Ob/ob mice develop mechanical allodynia. Mechanical thresholds were tested using von Frey monofilaments at 8, 9, 10, and 11 weeks of age. Ob/ob mice did not display significant differences from nondiabetic controls at 8, 9, or 10 weeks. However, at week 11, ob/ob mice had a significant decrease in their mechanical withdrawal thresholds. * = p < 0.05. n = 6 nondiabetic mice, n = 6 ob/ob diabetic mice.

Figure 3

Intrathecal insulin-induced Akt activation is blunted in the PNS of ob/ob mice.
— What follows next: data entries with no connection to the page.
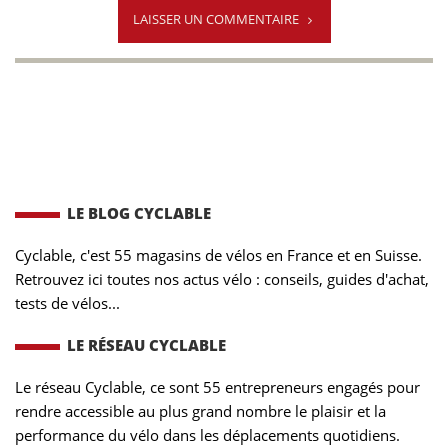
LAISSER UN COMMENTAIRE
LE BLOG CYCLABLE
Cyclable, c'est 55 magasins de vélos en France et en Suisse.
Retrouvez ici toutes nos actus vélo : conseils, guides d'achat,
tests de vélos...
LE RÉSEAU CYCLABLE
Le réseau Cyclable, ce sont 55 entrepreneurs engagés pour
rendre accessible au plus grand nombre le plaisir et la
performance du vélo dans les déplacements quotidiens.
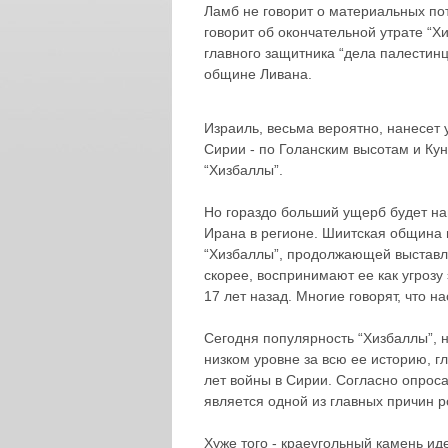
Ламб не говорит о материальных по
говорит об окончательной утрате “Х
главного защитника “дела палестин
общине Ливана.
Израиль, весьма вероятно, нанесет
Сирии - по Голанским высотам и Кун
“Хизбаллы”.
Но гораздо больший ущерб будет на
Ирана в регионе. Шиитская община 
“Хизбаллы”, продолжающей выставлят
скорее, воспринимают ее как угрозу
17 лет назад. Многие говорят, что 
Сегодня популярность “Хизбаллы”, 
низком уровне за всю ее историю, 
лет войны в Сирии. Согласно опроса
является одной из главных причин р
Хуже того - краеугольный камень ид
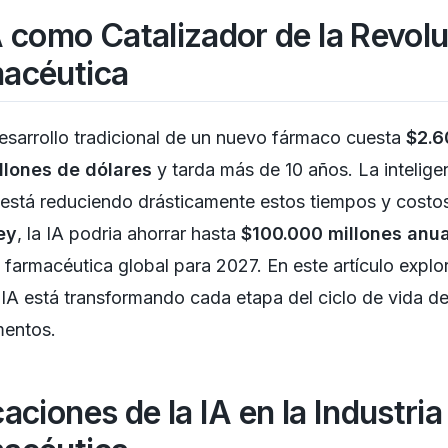
A como Catalizador de la Revol
acéutica
desarrollo tradicional de un nuevo fármaco cuesta
$2.6
llones de dólares
y tarda más de 10 años. La intelige
al está reduciendo drásticamente estos tiempos y costo
ey
, la IA podria ahorrar hasta
$100.000 millones anu
a farmacéutica global para 2027. En este artículo expl
IA está transformando cada etapa del ciclo de vida de
entos.
aciones de la IA en la Industria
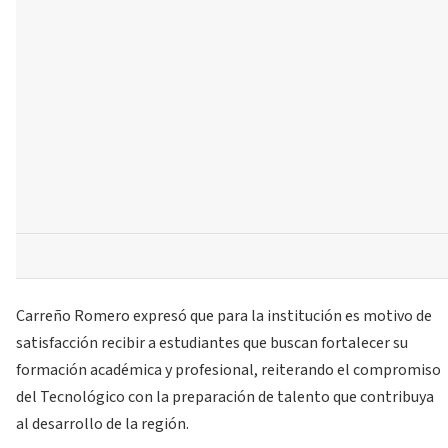
Carreño Romero expresó que para la institución es motivo de
satisfacción recibir a estudiantes que buscan fortalecer su
formación académica y profesional, reiterando el compromiso
del Tecnológico con la preparación de talento que contribuya
al desarrollo de la región.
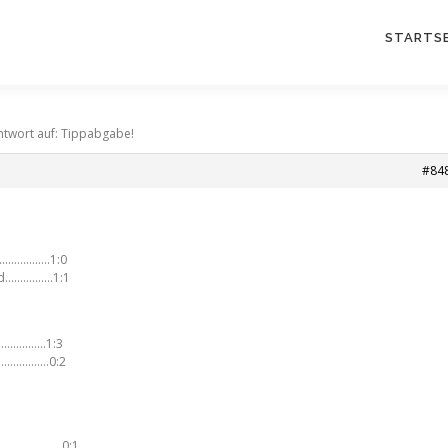
STARTSE
ntwort auf: Tippabgabe!
#84
………………..1:0
nd…………….1:1
…………………1:3
…………………0:2
…………………….0:1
DRG (A) and sciatic nerve (B) were harvested after an intrathecal injection of PBS (nondiabetic n = 10, ob/ob n = 7) or insulin (nondiabetic n = 10, ob/ob n = 9) was administered to nondiabetic control and ob/ob mice. Nondiabetic mice displayed a robust and significant increase in Akt activation with insulin stimulation; however insulin failed to significantly activate Akt in the DRG of ob/ob mice. Furthermore, the maximal increase in Akt activation with insulin stimulation was significantly lower in both the DRG and sciatic nerve of ob/ob mice. There were no differences in mice that received PBS in either the DRG or sciatic nerve. * = p < 0.05, *** = p < 0.001.

Figure 4

The PNS of ob/ob mice showed reduced insulin-induced Akt activation in response to intraperitoneally-delivered insulin. Nondiabetic and ob/ob diabetic mice were given intraperitoneal injections of PBS (nondiabetic n = 3, ob/ob n = 3) or insulin at a dose of 3.33 U/kg (nondiabetic n =3 and ob/ob n = 3). In both the DRG (A) and sciatic nerve (B) of nondiabetic mice, there was a significant increase in Akt activation in the insulin stimulated group as compared to mice that received PBS, yet no statistically significant changes were observed in the PNS from ob/ob mice. * = p < 0.05, ** = p < 0.01.

Figure 5

The PNS of ob/ob mice displayed reduced Akt activation in response to intrathecal IGF-1. Similar to the results shown for intrathecal insulin, an intrathecal injection of IGF-1 produced a strong activation of Akt in both the DRG and sciatic nerve of nondiabetic mice, but the response was somewhat blunted in the PNS of ob/ob mice. In the DRG (A), there was a significant increase in Akt activation in both the nondiabetic and ob/ob mice; however, the activation level was significantly lower in the DRG from ob/ob mice. In the sciatic nerve (B), IGF-1 stimulation resulted in a significant Akt activation in nondiabetic mice, but not in the ob/ob mice. * = p < 0.05, ** = p < 0.01, *** = p < 0.001. n = 8 nondiabetic PBS, n = 9 nondiabetic IGF-1, n = 7 diabetic PBS, n = 10 diabetic IGF-1.

Figure 6

Possible mechanisms that may be contributing to insulin resistance in the PNS. A) In this study the expression of the beta subunit of the insulin receptor was significantly reduced in the DRG of ob/ob mice as compared to nondiabetic controls. B) No significant change in insulin receptor expression was observed in the sciatic nerve. C) The stress kinase JNK was not significantly activated in the DRG of ob/ob mice; however in the sciatic nerve (D) there was a significant upregulation of JNK in ob/ob mice. E, F) No differences in PTP1B expression profiles were observed in either the DRG or sciatic nerve between nondiabetic and diabetic groups. * = p < 0.05. n = 9 nondiabetic PBS, n = 9 nondiabetic insulin, n = 7 diabetic PBS, n = 9 diabetic insulin.